Elise, shut up!

A video project by Dana Widawski with music by Andreas F. Staffel for the Beethoven Jubilee Year 2020

Dana Widawski: Idea/concept, camera, sound
Andreas Staffel: Composition, piano performance, sound
Anja Widawski: Live recording of the musical boxes
Frank Bertram: Camera, video editing

HD ·  9:15 Min.

Link to the sculptures can be found here:   Link:internTribute to Beethoven

The video will be available for online streaming, exhibited alongside sculptures as part of an installation, and projected during live performances, both with and without piano accompaniment.

Release of "Elise, shut up!" - Dana Widawski and Andreas F. Staffel reply to Ernst Ludwig von Aster

Video premiere on 22.01.2021 | Friday | 20:00 on https://youtu.be/WQNaLxLdTQ0

Discussion and presentation of the video project 'Elise, shut up!" by Dana Widawski and Andreas F. Staffel for the Beethoven Year 2020/2021, live from the Musikstudio Ohrpheo (Berlin) on 22.01.2021. Interviews/moderation: Ernst Ludwig von Aster (journalist office Grenzgänger, a.o. Deutschlandradio, SWR2, BR24 )

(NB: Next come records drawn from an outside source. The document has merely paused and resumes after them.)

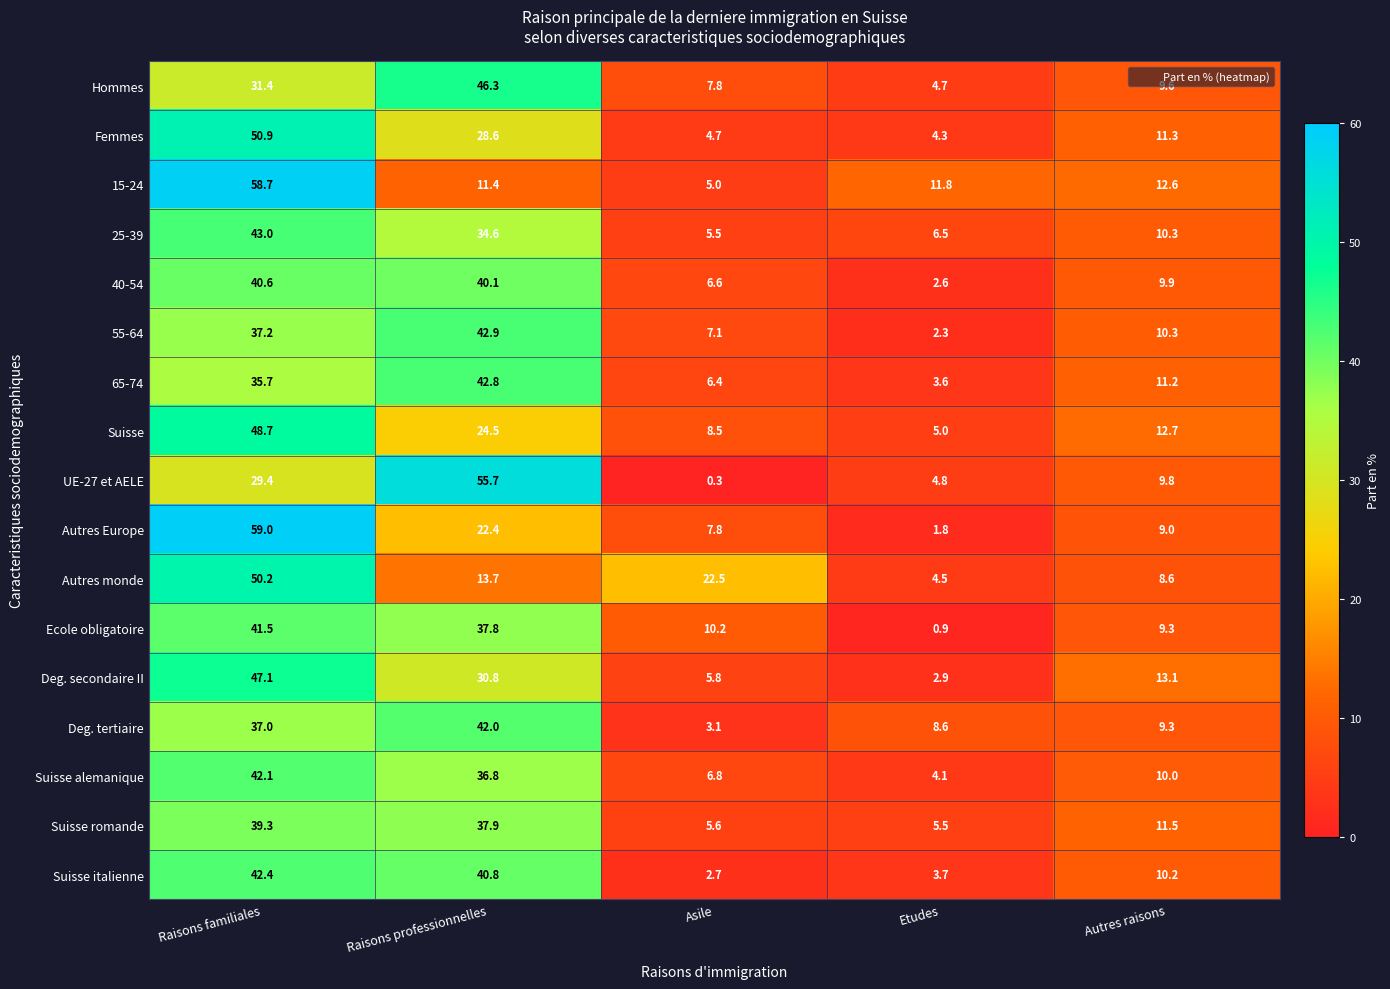

At which category does the chart reach its minimum across all series?

Asile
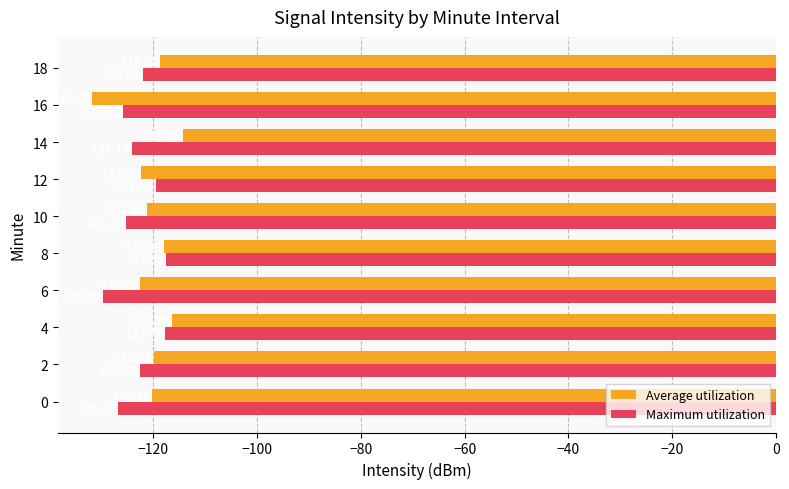

What is the difference between the second highest and second lowest values in the Maximum utilization series?

9.0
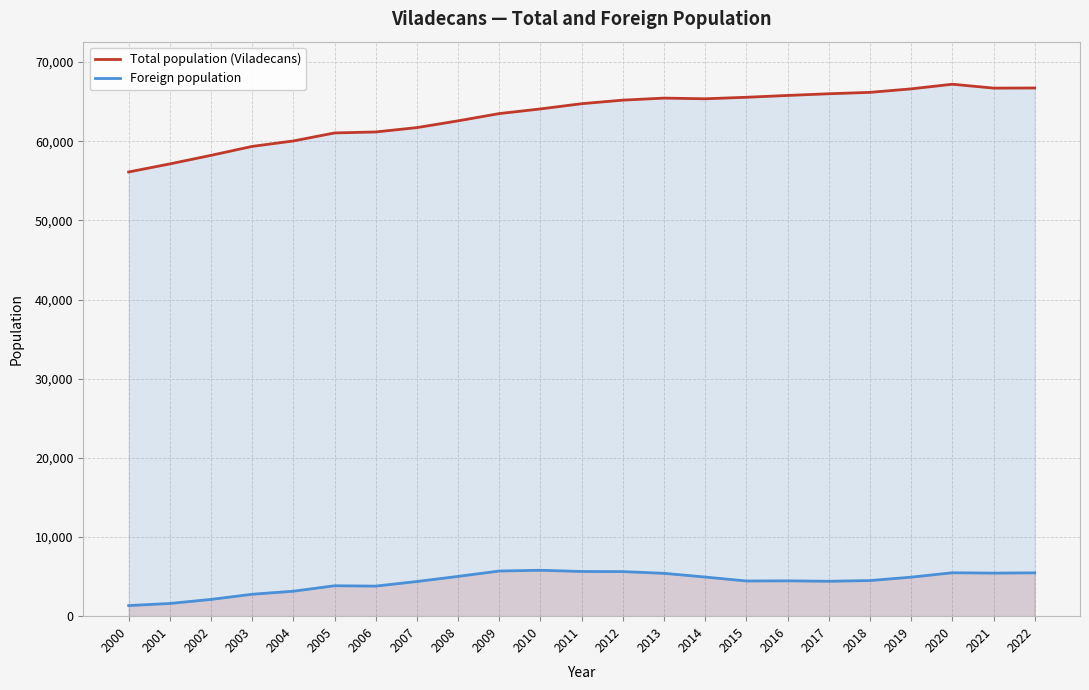

True or false: Total population (Viladecans) has a value of 58213 at 2002.

True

TO THE PROJECT »ELISE, SHUT UP!« - SHORT

A pianist and hands on six musical boxes fight a duel for and with Beethoven's - to the point of weariness copied - melody 'For Elise'. The mechanics of the musical boxes are placed in consoles, each of which bears anonymised busts of other famous composers, though only Beethoven himself can be heard in the ensemble. In 6 variations, his commercially exploited bagatelle is lovingly caressed, twisted, sliced, then at last buried, through both analogue and digital means. The video project 'Elise, shut up!' is a dialogue between Dana Widawski's sound sculptures and Andreas F. Staffel's music, something to be naturally seen as well as heard.

TO THE PROJECT »ELISE, SHUT UP!«

Much to the delight (or disdain) of parents, budding piano virtuosos cannot stay away from Beethoven's bagatelle 'For Elise', regardless of whether they’re using an analogue in-person teacher, or the latest digital app. The opening chords have proven equally popular as telephone hold music, or when sounding from battery chargers on construction sites, in fierce competition with the radio’s ‘best hits’. Somewhat more pleasant takes on the piece can be found in the form of references in pop and rock songs, or the films of directors such as Wilder, Visconti and Tarantino.

This is all made possible thanks to its royalty-free status, and is certainly also one reason for its popularity. Another, not unimportant reason, is the melody itself: 'Für Elise' is so perfectly arranged in harmony and beauty, that even software which produced algorithm-composed music turns green with envy. The catchy opening bars of the piece serve as a longing for melancholy in the public domain, and through the passage of time has mutated into a folk melody apparently lacking an author.

The authorship question is ignored by Dana Widawski with her musical box sculptures 'Tribute to Beethoven', created for the Beethoven Jubilee 2020. Six porcelain busts of different composers stand on finely crafted ceramic consoles, none of which bear a resemblance to Ludwig himself. With a bar covering their eyes, and equipped with the words 'incognito', the masters remain without identity. The musical box mechanism built into the consoles -all- play 'For Elise'. In order to push the independence of the melody even further to the extreme, the Berlin artist commissioned the composer and pianist Andreas F. Staffel to devise a composition for her six sound sculptures and a piano. The fusion of music and sculpture have resulted in an independent video artwork entitled 'Elise, shut up!’

Staffel's composition sees the piano and musical boxes compete against each other across six variations. Though initially a civilised exchange, the piece escalates into a violent conflict... Shut up! Silence. The renewed rebellion is followed by a swan song. Play me the song of death. Finally, the melody is buried in a canon of decrescendo until it disintegrates into its component parts.

Widawski converts the composition visually in a minimalist manner, with even the fronts are also clearly defined in the image composition. In the lower third of the projection area a piano can be seen overhead, above it two rows of three busts, each with their own consoles. The musical boxes are played by white-gloved hands, seen and heard as separate entities, whilst the pianist's bare hands complete their instrument’s contribution. Sounds of digitally manipulated musical boxes are also used, which appear in the video as if they had been recorded with analogue technology. The visual and acoustic mixing of the different plains of sound creates an irritation with which the melody’s source can no longer be recognised.

The reverberation goes beyond the silence of 'Elise', and it seems that Widawski and Staffel's collaboration could lead to future projects.